University of Wrocław


Popular culture ceases to be treated as a ‘worse’ part of the cultural reality. It is a space in which people respond more sincere than in the questionnaires. Popular culture (understood here as the folk culture of post-industrial societies) is authentic, and in a spontaneous way comments on the everyday life.

Pop music is its important part. Dilemmas and uneasiness not only of the new generations are most often articulated there. Taking into consideration the fact that a lyrics is a text directed to a wide, heterogeneous public, it is naturally characterized by a high degree of simplicity.

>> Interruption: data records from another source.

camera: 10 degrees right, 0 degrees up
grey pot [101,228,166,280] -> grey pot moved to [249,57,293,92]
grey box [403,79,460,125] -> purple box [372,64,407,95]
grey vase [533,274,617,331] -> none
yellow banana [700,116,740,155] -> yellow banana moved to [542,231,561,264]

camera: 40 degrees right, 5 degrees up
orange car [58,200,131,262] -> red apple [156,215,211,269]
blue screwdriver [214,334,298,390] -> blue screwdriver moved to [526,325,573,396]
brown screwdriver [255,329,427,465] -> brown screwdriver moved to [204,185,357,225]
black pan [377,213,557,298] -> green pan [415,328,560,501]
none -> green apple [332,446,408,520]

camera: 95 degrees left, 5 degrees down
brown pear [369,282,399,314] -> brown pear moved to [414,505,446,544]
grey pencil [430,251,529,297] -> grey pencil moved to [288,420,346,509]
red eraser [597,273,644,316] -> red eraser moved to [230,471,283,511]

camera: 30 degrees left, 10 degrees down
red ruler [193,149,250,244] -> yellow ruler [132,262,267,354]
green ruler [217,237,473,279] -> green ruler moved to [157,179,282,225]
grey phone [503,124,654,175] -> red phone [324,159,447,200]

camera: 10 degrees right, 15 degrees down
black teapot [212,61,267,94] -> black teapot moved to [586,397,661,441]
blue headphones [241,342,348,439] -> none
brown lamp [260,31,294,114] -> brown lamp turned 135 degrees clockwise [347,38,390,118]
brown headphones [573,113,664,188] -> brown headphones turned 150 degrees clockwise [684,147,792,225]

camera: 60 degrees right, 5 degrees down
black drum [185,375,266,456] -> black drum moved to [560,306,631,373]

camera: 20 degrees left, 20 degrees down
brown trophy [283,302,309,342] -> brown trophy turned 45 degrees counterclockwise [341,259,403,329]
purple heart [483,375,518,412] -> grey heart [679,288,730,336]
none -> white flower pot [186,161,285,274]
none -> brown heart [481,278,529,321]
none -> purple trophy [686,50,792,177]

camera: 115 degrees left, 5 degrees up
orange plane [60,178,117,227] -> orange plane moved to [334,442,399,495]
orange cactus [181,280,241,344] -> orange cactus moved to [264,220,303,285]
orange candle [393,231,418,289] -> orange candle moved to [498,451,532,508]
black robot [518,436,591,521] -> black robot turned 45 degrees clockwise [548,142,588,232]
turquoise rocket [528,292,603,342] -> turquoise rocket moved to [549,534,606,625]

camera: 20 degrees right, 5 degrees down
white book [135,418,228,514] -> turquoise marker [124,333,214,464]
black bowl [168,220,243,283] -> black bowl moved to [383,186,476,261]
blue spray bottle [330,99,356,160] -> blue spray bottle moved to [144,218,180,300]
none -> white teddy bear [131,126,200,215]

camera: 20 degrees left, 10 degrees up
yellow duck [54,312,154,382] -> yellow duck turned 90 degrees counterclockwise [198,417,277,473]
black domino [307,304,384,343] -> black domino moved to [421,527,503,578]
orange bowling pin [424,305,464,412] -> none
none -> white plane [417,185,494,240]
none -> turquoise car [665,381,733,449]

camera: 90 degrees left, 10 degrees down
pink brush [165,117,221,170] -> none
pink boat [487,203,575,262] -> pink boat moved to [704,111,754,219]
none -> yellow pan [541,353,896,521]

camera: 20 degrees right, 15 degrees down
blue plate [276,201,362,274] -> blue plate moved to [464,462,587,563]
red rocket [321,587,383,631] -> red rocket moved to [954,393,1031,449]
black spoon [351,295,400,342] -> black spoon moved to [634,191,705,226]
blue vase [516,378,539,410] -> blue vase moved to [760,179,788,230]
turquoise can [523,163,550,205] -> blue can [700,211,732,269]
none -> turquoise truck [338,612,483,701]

Pop music lyrics are cultural texts and thus they can be read as pedagogical texts.

Scholars claim that the choice of a theme by a pop singer gives it a definite place in the hierarchy of importance. As a result, if a lyrics deals with propaganda, it reveals at the same time that the theme constitutes an important problem for its author. The lyrics becomes thus an elaboration, a commentary on those aspects of reality that are important for the author. The interpretation of the texts reveals the meanings that are common for the receiver and the singer. An attentive listening of the texts makes it possible to understand what the younger generation wants to tell and this, in turn, are painful and accurate diagnosis of the reality. The lyrics reflect what is important for the young generation, what irritates them, what they live by, and what they give meaning to.

In my paper I want to give a picture of Polish changes in the political system as seen in the Polish pop music lyrics. I shall pay special attention to the context of changes that are accentuated there, which aspects of the changes are commented on and on the discussed consequences of the changes.